Toda esta riqueza de elementos, de relaciones entre sí y con el paisaje no obedece a una simple acumulación. Mucho se ha especulado sobre su significado. Algunas fuentes sostienen que el sitio pudo ser un lazareto, un hospital primitivo, un centro de reuniones, aunque no está comprobado. Lo único que se sabe a ciencia cierta es que funcionó como el corazón de las comunidades instaladas en los alrededores, pueblos en su totalidad nómadas que compartían desde la lejanía algunas costumbres y una inclinación primeriza hacia lo simbólico.
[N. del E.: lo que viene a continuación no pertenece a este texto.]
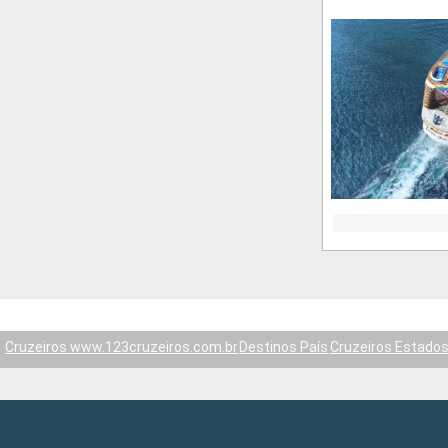
Cruzeiros www.123cruzeiros.com.br
Destinos País
Cruzeiros Estados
Bartolomé Ruiz no tiene dudas: los dólmenes de Viera y El Romeral, que es el que está más alejado, cumplieron una función sepulcral. Fueron, ante todo, tumbas, mientras que Menga, con su poderoso dintel, iba más allá, ejerciendo de lugar de rito, de templo. Muchas son las incógnitas que quedan por resolver. Entre ellas, el pozo descubierto en 2005,cuya época de construcción no está clara y que podía sugerir algún tipo de oficio religioso vinculado al agua.

La excepción, de nuevo, cubre todo el entorno. Los historiadores hablan de una cultura que mezclaba las costumbres del Mediterráneo y del Atlántico. Y, además, de diferentes etapas, tan superpuestas y fascinantes como la propia secuencia del descubrimiento arqueológico. Lejos quedan ya los escritos, la visita de Alfonso XII, el tiempo en el que solamente Menga se advertía en el paisaje. La cultura milenaria despierta poco a poco; de hecho, el túmulo Viera, colindante al primero, y El Romeral apenas se conocen desde 1904, cuando dos funcionarios sevillanos, los hermanos Viera, quisieron aprovechar sus tardes de ocio para explorar en los terrenos. La concesión del título de la Unesco no ha agotado, en este sentido, las posibilidades de descubrimiento. El plan director del sitio, en fase de elaboración, incluye el tránsito a la titularidad pública de El Cerro del Marimacho, un montículo alineado en altura con los dólmenes de Menga y Viera y en el que se intuye una cueva mortuoria. Resta explorar igualmente algunos de los yacimientos que han salido a la luz con la construcción de infraestructuras como el AVE. Un pulso único en su género, un territorio de piedra sagrado, insisten los arqueólogos Javier Noriega y Eduardo García Alfonso. El carro de novedades y de movimientos universales de la ciudad vieja.

Distancia

Los tres monumentos se hallan a una distancia corta entre sí, de apenas tres kilómetros en conjunto.

Horarios

El enclave se puede visitar de martes a sábado de 9.30 a 17.30. Los domingos el cierre se adelanta a las 15.30.

Datos

El centro ofrece la posibilidad de concertar visitas guiadas. El teléfono de información es el 952 712 207.

Dificultad

El itinerario , aunque agreste, no presenta una dificultad especial, aunque se recomienda calzado cómodo.

Futuro

La idea de los gestores del sitio es crear una vía verde para conectar Antequera en línea recta con el paraje.